The model innovations we introduce here make important advances over current state-of-the-art systems, and we’re excited to see how other researchers advance on BlenderBot 2.0’s new abilities to build long-term memory and add to its knowledge by searching the internet. Of course, there’s still work to be done. While we’ve reduced model hallucinations, some remain. Until models have deeper understanding, they will sometimes contradict themselves. Similarly, our models cannot yet fully understand what is safe or not. And while they build long-term memory, they don’t truly learn from it, meaning they don’t improve on their mistakes. But we’ve made some small strides in that area. Finally, we look forward to a day soon when agents built to communicate and understand as humans do can see as well as talk, which we’ve explored with Multimodal BlenderBot.
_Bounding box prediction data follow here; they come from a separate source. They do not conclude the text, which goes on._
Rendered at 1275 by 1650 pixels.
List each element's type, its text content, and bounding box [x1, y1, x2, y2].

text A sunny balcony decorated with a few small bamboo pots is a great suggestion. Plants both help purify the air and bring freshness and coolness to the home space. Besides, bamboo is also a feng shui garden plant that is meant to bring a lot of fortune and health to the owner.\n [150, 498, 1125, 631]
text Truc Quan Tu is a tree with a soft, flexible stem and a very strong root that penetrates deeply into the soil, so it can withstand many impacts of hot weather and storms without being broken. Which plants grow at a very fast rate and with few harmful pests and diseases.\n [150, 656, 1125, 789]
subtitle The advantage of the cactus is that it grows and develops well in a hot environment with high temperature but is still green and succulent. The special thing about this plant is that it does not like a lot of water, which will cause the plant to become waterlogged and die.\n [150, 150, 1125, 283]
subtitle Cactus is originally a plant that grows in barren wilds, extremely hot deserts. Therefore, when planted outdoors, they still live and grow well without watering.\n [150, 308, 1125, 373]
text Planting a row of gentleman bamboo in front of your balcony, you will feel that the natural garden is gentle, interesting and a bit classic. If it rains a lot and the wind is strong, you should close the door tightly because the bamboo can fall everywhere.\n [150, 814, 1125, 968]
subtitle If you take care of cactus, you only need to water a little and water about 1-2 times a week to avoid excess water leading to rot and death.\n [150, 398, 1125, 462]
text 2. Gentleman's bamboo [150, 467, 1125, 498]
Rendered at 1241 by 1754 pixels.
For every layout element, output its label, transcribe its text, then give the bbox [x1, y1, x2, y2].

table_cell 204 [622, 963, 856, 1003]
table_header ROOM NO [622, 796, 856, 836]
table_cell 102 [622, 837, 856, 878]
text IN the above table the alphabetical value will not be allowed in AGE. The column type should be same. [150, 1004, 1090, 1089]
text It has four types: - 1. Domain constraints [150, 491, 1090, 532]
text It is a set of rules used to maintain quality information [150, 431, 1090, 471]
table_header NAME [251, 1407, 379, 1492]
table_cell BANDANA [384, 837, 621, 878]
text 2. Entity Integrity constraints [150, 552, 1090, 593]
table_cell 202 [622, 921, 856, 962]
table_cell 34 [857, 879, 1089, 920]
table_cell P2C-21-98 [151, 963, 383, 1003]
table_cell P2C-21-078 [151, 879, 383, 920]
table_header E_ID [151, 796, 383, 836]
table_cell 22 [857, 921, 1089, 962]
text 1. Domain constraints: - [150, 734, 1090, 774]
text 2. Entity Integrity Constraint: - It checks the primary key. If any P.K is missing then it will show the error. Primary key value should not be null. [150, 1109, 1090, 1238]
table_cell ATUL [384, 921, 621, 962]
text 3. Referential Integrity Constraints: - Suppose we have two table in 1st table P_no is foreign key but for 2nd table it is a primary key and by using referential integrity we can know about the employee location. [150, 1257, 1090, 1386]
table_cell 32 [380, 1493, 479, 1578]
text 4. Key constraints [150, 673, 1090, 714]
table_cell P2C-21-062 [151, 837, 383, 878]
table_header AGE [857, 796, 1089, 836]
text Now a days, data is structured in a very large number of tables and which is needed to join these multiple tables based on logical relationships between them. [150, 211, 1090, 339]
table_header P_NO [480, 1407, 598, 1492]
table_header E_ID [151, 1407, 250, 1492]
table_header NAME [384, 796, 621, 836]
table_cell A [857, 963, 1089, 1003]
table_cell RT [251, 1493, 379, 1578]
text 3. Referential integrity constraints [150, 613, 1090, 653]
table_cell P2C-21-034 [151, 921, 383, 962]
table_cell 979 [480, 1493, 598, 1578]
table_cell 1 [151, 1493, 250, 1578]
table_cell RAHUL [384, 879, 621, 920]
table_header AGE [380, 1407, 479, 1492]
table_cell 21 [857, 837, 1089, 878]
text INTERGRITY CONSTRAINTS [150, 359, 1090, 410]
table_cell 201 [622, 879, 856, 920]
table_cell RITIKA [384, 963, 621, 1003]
That’s why some obvious next steps are to continue to try to blend these latest techniques together into a single AI system, which is the goal of our BlenderBot research. We think that these improvements in chatbots can advance the state of the art in applications such as virtual assistants and digital friends. We hope this release and the corresponding data sets will help the community collectively make further progress in these and many other directions.